# Start of Provided text

# Bait for pigs



## Big Jon St.Croix

I've been told to put 2 gallons of corn and 2 gallons of oats in a 5 gallon bucket and add water to cover, add a packet of yeast and put the lid on. Set in sun for up to 2 weeks, it turns the mix to a sour mash.
Deer will not eat it, but pigs love it.

I'm not telling you to use this because I am not sure that it's legal. But ask the wildlife bioligest for your area and find out for yourself.

People want to start killing the pigs, and the DNRE needs to start relaxing some of the restrictions.


----------



## decoydog

I agree, how about a free feral pig stamp that would allow you to hunt pigs under relaxed regulations. like center fire rifles after dark, more shells in the magizine, and like you said bait using certin baits. let's get it going. We're not going to eliminate them by just shooting a few when we're out after other game. we need regulations written to address the best ways to get the job done.


----------



## tommy-n

If anything we need less regulations to shoot the pigs.


----------



## bowhunter1670

I believe decoydog was just saying we need to know what the rules are pertaining to the pigs, we need to know things like, can we bait em, can we use centerfire rifles after dark, if hunting strictly pigs how many shells can you have in your mag? I dont think he was saying add new regulations just lay down what we can and cant do.


----------



## 8srbest

What we need is heave duty fines for anyone caught trying to release hogs in Indiana just for hunting. These things are terrible.

# End of Provided text

### What to work on
a – Summarize the thread in two sentences.
b – Pull a passage word for word from the thread, starting at "I agree, how" and ending after "the job done.".
The entries come from a different source than the thread.

# Start of Rows

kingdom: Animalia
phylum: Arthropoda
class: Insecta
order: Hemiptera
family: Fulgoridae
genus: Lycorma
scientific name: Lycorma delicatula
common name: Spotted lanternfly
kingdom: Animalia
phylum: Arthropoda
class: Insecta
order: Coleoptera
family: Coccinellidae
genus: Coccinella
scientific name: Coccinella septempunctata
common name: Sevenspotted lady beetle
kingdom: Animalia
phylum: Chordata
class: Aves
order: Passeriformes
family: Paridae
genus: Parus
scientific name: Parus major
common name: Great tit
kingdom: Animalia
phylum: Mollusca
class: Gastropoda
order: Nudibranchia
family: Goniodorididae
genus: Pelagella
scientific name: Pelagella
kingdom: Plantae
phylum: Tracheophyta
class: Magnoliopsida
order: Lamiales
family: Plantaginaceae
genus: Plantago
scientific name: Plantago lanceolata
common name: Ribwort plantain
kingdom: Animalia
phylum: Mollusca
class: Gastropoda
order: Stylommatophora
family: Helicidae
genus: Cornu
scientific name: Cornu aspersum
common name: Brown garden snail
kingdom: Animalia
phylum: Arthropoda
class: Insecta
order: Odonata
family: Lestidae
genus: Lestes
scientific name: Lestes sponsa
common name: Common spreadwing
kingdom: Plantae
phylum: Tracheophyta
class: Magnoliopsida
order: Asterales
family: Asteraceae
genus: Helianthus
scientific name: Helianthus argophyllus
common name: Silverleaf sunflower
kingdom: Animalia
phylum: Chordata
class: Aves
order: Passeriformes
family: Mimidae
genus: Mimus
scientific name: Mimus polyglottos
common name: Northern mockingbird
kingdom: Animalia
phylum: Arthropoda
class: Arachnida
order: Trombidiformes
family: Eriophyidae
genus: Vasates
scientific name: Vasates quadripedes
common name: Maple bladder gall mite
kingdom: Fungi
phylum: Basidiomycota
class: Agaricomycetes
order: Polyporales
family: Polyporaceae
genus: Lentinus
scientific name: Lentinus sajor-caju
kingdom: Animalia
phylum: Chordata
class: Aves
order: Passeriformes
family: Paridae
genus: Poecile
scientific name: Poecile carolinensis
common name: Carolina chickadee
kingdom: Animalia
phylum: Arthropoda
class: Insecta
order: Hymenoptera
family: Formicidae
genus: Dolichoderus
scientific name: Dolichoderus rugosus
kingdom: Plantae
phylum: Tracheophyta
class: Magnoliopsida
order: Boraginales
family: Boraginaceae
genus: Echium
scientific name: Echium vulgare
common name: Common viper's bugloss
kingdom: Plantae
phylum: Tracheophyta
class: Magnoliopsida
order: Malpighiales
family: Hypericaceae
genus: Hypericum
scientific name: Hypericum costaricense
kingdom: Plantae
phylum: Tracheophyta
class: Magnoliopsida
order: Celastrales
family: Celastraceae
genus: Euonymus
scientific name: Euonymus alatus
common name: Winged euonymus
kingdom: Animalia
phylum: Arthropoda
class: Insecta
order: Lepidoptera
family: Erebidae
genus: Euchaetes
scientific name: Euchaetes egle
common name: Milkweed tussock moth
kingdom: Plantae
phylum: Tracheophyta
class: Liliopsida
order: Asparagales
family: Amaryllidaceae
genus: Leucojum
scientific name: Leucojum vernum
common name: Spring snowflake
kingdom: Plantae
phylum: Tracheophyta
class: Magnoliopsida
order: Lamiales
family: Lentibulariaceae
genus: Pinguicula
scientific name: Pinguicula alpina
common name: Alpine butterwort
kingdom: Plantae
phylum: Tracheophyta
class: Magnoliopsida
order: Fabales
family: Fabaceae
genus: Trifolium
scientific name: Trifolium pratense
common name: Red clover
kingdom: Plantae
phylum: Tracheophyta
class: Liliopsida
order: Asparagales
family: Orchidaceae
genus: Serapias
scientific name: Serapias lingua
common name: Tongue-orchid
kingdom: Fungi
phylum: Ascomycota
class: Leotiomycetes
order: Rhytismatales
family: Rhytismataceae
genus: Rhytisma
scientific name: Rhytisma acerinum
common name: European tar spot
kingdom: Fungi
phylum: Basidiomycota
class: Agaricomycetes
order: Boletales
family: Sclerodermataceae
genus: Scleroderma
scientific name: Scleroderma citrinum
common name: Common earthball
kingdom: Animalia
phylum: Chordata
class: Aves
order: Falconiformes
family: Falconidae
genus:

# End of Rows

### Solutions to each task
a – One poster describes a sour mash of corn, oats, water and yeast that pigs love but deer won't eat, says they aren't sure it's legal, and argues that restrictions should be relaxed. Others propose a free feral pig stamp with relaxed rules, call for fewer regulations and for clarity on what hunters can and can't do, and urge heavy fines for anyone caught releasing hogs in Indiana for hunting.

b –
I agree, how about a free feral pig stamp that would allow you to hunt pigs under relaxed regulations. like center fire rifles after dark, more shells in the magizine, and like you said bait using certin baits. let's get it going. We're not going to eliminate them by just shooting a few when we're out after other game. we need regulations written to address the best ways to get the job done.